The odds are that the French president will draw the opposite conclusion from the vote, and decide that it's time to stop rocking his party's boat. Vociferous opposition to his reform isn't just coming from the National Front: the far left, both within and outside the Socialist party, keeps criticising Hollande's year-old "supply shock" policies.
 
Signs that the limited reform programme was coming to a halt were already showing before the vote. There were clearly hopes that the stronger-than-expected Eurozone recovery and the European Central Bank's quantitative easing programme might help spare Paris some difficult decisions.

Hollande's only serious pledge as a presidential candidate was to stop unemployment from rising. As of the most recent report, he was failing. France was one of only three Eurozone member countries with a rising unemployment rate in January. At 10.2 per cent, it is above the Eurozone's 9.8 per cent. Now the president will be tempted to wait it out, since the labour market should improve in coming months whatever he does - or rather doesn't.
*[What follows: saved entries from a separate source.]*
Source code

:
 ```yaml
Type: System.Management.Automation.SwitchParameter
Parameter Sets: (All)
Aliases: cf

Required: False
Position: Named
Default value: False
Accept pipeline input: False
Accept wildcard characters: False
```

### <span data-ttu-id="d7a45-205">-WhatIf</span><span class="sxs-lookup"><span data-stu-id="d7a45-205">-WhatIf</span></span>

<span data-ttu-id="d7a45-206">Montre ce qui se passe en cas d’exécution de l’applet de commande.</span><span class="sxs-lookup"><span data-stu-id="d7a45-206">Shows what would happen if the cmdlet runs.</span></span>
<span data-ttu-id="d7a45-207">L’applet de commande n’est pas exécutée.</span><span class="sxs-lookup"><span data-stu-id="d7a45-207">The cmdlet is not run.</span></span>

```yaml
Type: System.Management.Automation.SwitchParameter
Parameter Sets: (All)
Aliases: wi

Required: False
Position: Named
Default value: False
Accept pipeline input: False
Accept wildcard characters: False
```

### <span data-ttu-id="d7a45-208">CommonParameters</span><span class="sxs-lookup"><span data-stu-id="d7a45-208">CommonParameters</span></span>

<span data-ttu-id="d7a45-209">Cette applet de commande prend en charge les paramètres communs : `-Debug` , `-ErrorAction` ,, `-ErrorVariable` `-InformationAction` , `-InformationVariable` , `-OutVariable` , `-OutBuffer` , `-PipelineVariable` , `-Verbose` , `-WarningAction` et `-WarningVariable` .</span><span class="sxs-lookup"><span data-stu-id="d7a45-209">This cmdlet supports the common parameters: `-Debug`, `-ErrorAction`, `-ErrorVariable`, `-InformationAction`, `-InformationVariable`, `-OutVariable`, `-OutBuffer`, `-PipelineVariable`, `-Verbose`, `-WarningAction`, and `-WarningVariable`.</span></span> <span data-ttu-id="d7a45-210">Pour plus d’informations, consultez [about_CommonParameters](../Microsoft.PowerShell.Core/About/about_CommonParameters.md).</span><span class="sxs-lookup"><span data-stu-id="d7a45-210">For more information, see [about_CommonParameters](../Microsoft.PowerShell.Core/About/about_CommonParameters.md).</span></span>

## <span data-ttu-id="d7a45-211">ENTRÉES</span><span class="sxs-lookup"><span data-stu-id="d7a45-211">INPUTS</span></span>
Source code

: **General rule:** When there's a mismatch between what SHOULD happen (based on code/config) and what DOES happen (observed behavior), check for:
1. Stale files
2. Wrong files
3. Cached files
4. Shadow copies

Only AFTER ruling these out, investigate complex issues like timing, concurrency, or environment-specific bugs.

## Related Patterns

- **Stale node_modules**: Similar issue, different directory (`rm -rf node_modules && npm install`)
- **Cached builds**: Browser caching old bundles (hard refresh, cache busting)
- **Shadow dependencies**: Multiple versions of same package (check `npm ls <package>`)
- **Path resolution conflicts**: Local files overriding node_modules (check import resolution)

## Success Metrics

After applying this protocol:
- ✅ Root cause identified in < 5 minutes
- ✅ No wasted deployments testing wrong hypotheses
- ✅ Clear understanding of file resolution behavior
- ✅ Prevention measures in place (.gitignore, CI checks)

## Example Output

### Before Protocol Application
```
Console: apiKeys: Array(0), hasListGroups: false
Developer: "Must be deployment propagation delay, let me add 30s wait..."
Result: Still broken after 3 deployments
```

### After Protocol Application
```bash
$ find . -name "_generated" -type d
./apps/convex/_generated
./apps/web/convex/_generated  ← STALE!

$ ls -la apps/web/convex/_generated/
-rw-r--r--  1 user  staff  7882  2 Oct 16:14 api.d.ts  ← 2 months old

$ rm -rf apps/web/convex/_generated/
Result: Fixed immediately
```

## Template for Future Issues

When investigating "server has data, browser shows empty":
France's unemployment curse predates the 2008 recession. It will not be lifted by a regional recovery, or by any one radical magic reform. A stronger labour market will only emerge after a series of patient, determined and unspectacular changes.

Those changes require a government with enough authority to take on entrenched interests and convince unions and employers to negotiate. That authority is now clearly lacking, only two years before a presidential election whose campaign has de facto just started.